--- Exercise data Enclosed Below ---

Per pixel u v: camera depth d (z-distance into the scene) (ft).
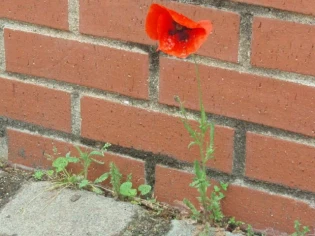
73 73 3.88
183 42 3.07
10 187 4.02
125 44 3.73
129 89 3.79
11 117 4.12
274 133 3.59
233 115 3.63
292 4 3.36
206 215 3.73
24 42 3.93
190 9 3.55
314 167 3.57
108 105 3.87
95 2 3.71
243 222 3.80
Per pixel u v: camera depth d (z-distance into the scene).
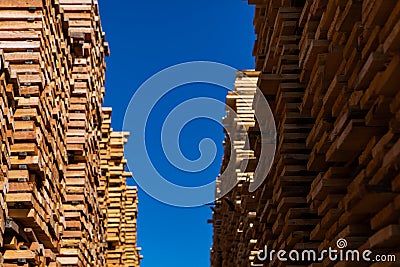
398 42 5.14
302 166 9.71
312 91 8.12
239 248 17.03
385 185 5.88
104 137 18.69
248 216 14.16
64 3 13.62
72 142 12.74
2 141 8.36
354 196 6.16
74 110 13.01
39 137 9.26
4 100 8.45
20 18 9.61
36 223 9.12
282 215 10.16
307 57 7.99
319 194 7.67
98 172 15.90
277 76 10.03
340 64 7.15
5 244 8.88
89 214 14.41
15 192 8.78
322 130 7.63
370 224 6.68
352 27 6.65
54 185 10.62
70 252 12.46
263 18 12.09
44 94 9.77
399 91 5.36
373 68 5.66
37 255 9.51
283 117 10.16
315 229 8.30
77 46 13.27
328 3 7.16
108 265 20.97
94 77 14.63
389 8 5.37
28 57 9.36
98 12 15.00
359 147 6.65
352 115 6.25
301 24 9.15
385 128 6.12
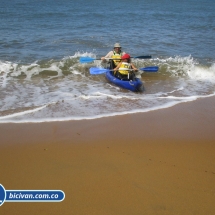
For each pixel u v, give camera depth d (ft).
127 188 12.28
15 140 15.98
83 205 11.23
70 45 44.16
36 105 21.15
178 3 169.99
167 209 11.17
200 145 16.46
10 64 31.73
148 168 13.84
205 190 12.37
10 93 23.53
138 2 165.27
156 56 39.40
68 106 21.24
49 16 76.89
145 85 27.68
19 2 117.19
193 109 21.74
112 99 23.13
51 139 16.33
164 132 17.84
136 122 19.13
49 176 12.94
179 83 28.50
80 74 30.22
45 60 34.88
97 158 14.58
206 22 78.74
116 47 30.96
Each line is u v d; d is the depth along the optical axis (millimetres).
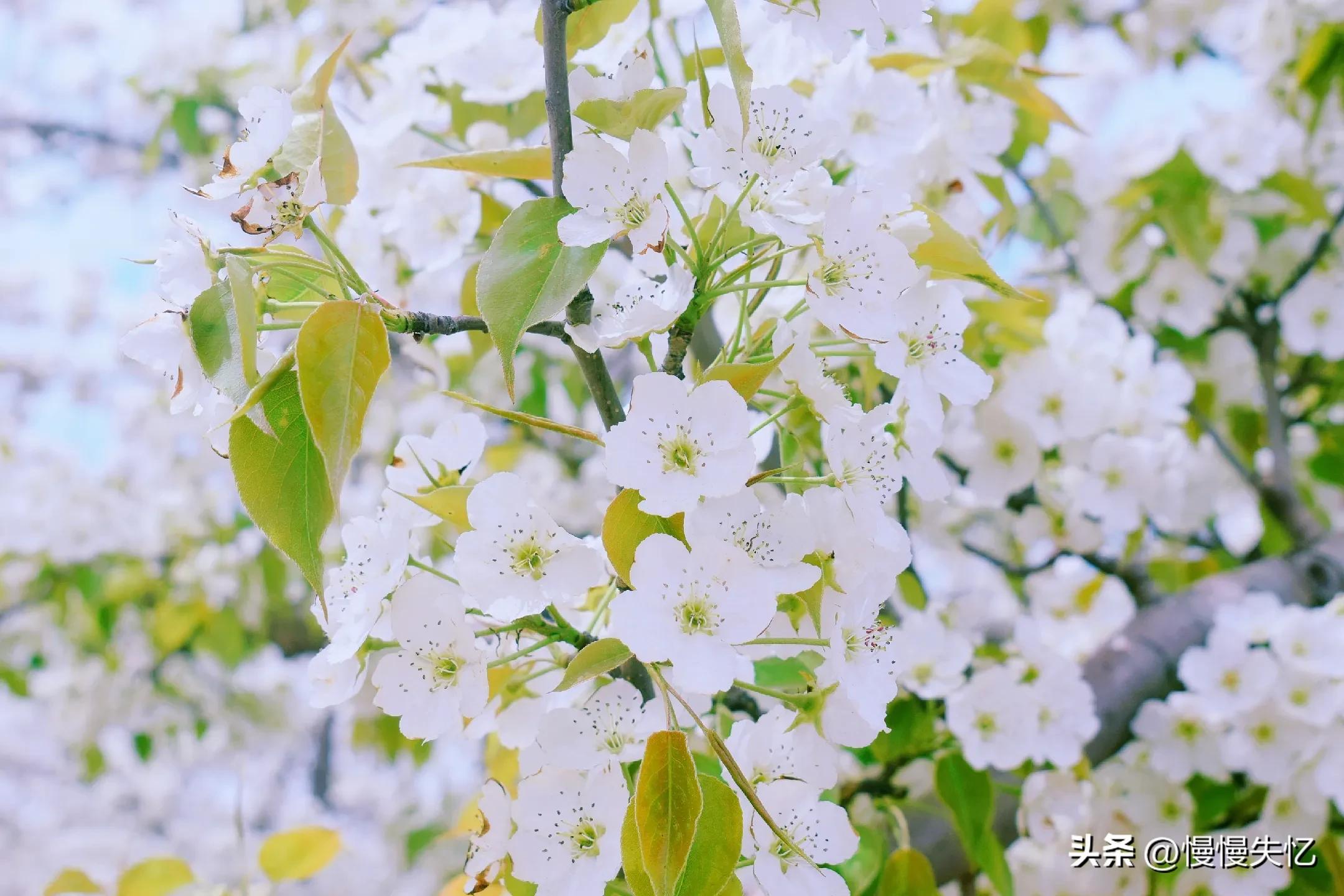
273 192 646
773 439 746
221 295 643
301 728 2254
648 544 615
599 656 622
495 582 646
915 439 697
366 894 2195
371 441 1662
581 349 677
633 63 671
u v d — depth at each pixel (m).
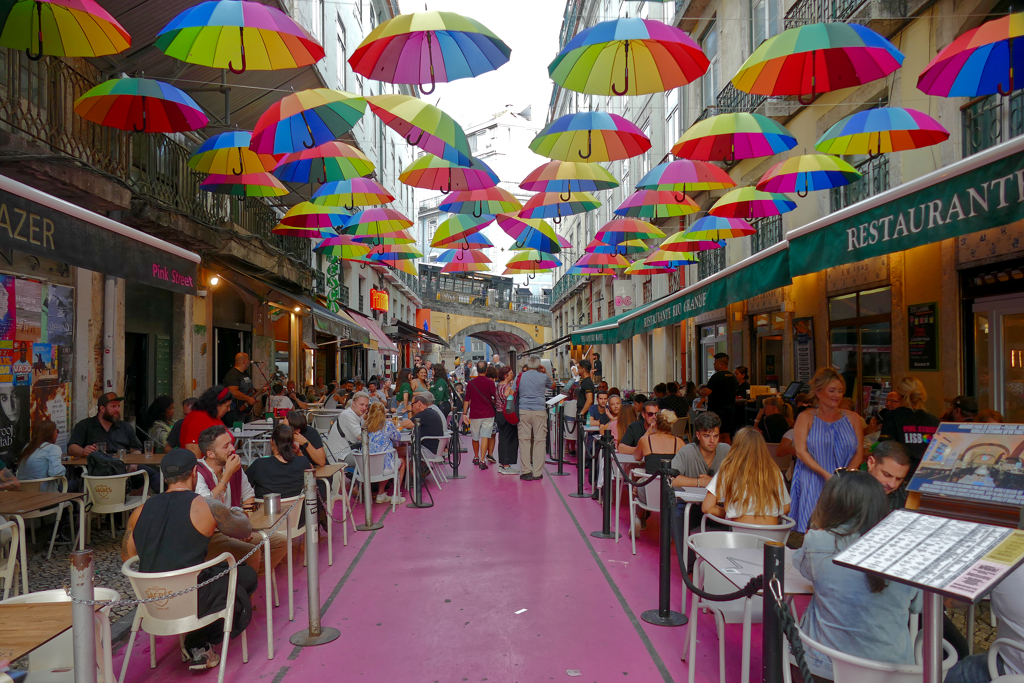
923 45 7.81
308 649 4.17
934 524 2.04
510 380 12.09
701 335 17.52
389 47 5.06
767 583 2.59
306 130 6.11
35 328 7.12
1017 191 3.75
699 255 16.58
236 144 7.02
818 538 2.83
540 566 5.82
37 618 2.71
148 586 3.51
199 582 3.67
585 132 6.82
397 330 30.09
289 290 17.22
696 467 5.61
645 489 6.04
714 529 5.50
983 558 1.78
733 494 4.16
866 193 9.16
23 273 6.93
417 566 5.85
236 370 10.74
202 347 12.12
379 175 28.66
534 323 57.03
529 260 14.02
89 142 7.25
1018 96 6.30
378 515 7.90
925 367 7.62
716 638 4.29
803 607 4.45
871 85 8.95
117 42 4.86
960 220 4.18
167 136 9.27
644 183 7.87
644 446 6.40
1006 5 6.73
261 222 13.41
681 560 3.52
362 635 4.38
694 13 15.80
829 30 4.68
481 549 6.38
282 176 7.79
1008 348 6.47
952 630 3.24
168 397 8.44
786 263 6.64
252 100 11.01
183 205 9.45
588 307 34.97
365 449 7.33
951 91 4.81
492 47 5.14
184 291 5.87
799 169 6.44
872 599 2.64
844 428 4.74
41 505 4.79
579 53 5.27
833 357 10.07
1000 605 2.64
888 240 4.86
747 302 13.71
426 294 50.38
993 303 6.67
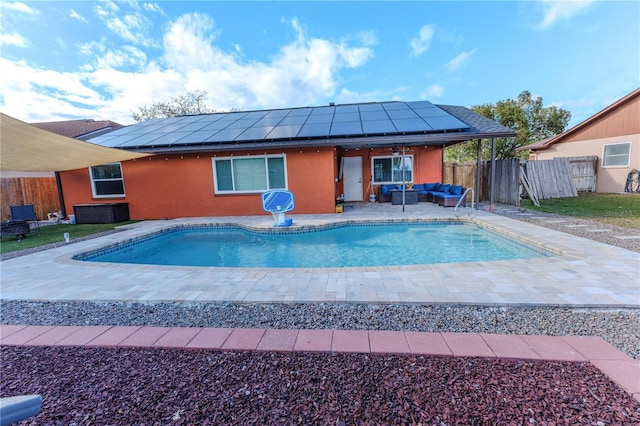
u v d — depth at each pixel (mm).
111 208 11109
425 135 9891
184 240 9000
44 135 6879
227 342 2869
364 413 1969
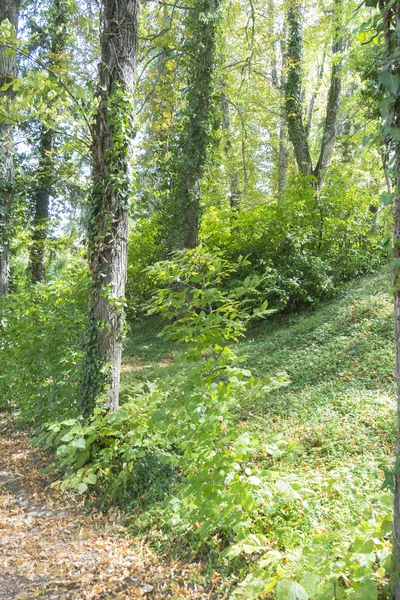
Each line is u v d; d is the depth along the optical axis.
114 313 6.17
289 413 6.80
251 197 22.02
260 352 10.28
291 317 12.65
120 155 6.12
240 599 2.74
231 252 14.05
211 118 14.13
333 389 7.24
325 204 13.39
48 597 3.54
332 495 4.18
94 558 4.09
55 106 5.97
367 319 9.59
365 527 2.72
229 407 3.80
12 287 17.25
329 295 12.59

--- End of Enclosed Exercise data ---

For this exercise, return the data above exactly and leave every picture out.

Answer box —
Per pixel u v: camera depth d (z-distance into the scene) (ft).
73 73 3.88
183 42 3.07
10 187 4.02
125 44 3.73
129 89 3.79
11 117 4.12
274 133 3.59
233 115 3.63
292 4 3.36
206 215 3.73
24 42 3.93
190 9 3.55
314 167 3.57
108 105 3.87
95 2 3.71
243 222 3.80
Per pixel u v: camera depth d (z-distance into the scene).
398 42 5.14
302 166 9.71
312 91 8.12
239 248 17.03
385 185 5.88
104 137 18.69
248 216 14.16
64 3 13.62
72 142 12.74
2 141 8.36
354 196 6.16
74 110 13.01
39 137 9.26
4 100 8.45
20 18 9.61
36 223 9.12
282 215 10.16
307 57 7.99
319 194 7.67
98 172 15.90
277 76 10.03
340 64 7.15
5 244 8.88
89 214 14.41
15 192 8.78
322 130 7.63
370 224 6.68
352 27 6.65
54 185 10.62
70 252 12.46
263 18 12.09
44 94 9.77
399 91 5.36
373 68 5.66
37 255 9.51
283 117 10.16
315 229 8.30
77 46 13.27
328 3 7.16
108 265 20.97
94 77 14.63
389 8 5.37
28 57 9.36
98 12 15.00
359 147 6.65
352 115 6.25
301 24 9.15
385 128 6.12
For each pixel u v, give camera depth d (ft).
127 188 12.28
15 140 15.98
83 205 11.23
70 45 44.16
36 105 21.15
178 3 169.99
167 209 11.17
200 145 16.46
10 64 31.73
148 168 13.84
205 190 12.37
10 93 23.53
138 2 165.27
156 56 39.40
68 106 21.24
49 16 76.89
145 85 27.68
19 2 117.19
193 109 21.74
112 99 23.13
51 139 16.33
164 132 17.84
136 122 19.13
49 176 12.94
179 83 28.50
80 74 30.22
45 60 34.88
97 158 14.58
206 22 78.74
116 47 30.96
Each line is u v d; d is the depth along the optical axis (millimetres).
273 192 646
773 439 746
221 295 643
301 728 2254
648 544 615
599 656 622
495 582 646
915 439 697
366 894 2195
371 441 1662
581 349 677
633 63 671
u v d — depth at each pixel (m).
923 45 7.81
308 649 4.17
934 524 2.04
510 380 12.09
701 335 17.52
389 47 5.06
767 583 2.59
306 130 6.11
35 328 7.12
1017 191 3.75
699 255 16.58
236 144 7.02
818 538 2.83
540 566 5.82
37 618 2.71
148 586 3.51
199 582 3.67
585 132 6.82
397 330 30.09
289 290 17.22
696 467 5.61
645 489 6.04
714 529 5.50
983 558 1.78
733 494 4.16
866 193 9.16
23 273 6.93
417 566 5.85
236 370 10.74
202 347 12.12
379 175 28.66
534 323 57.03
529 260 14.02
89 142 7.25
1018 96 6.30
378 515 7.90
925 367 7.62
716 638 4.29
803 607 4.45
871 85 8.95
117 42 4.86
960 220 4.18
167 136 9.27
644 183 7.87
644 446 6.40
1006 5 6.73
261 222 13.41
681 560 3.52
362 635 4.38
694 13 15.80
829 30 4.68
481 549 6.38
282 176 7.79
1008 348 6.47
952 630 3.24
168 397 8.44
786 263 6.64
252 100 11.01
183 205 9.45
588 307 34.97
365 449 7.33
951 91 4.81
492 47 5.14
184 291 5.87
799 169 6.44
872 599 2.64
844 428 4.74
41 505 4.79
579 53 5.27
833 357 10.07
1000 605 2.64
888 240 4.86
747 302 13.71
426 294 50.38
993 303 6.67
u v d — depth at each pixel (mm).
111 208 11109
425 135 9891
184 240 9000
44 135 6879
227 342 2869
364 413 1969
Each line is u v d; d is the depth along the optical axis.
114 313 6.17
289 413 6.80
251 197 22.02
260 352 10.28
291 317 12.65
120 155 6.12
240 599 2.74
231 252 14.05
211 118 14.13
333 389 7.24
325 204 13.39
48 597 3.54
332 495 4.18
94 558 4.09
55 106 5.97
367 319 9.59
365 527 2.72
229 407 3.80
12 287 17.25
329 295 12.59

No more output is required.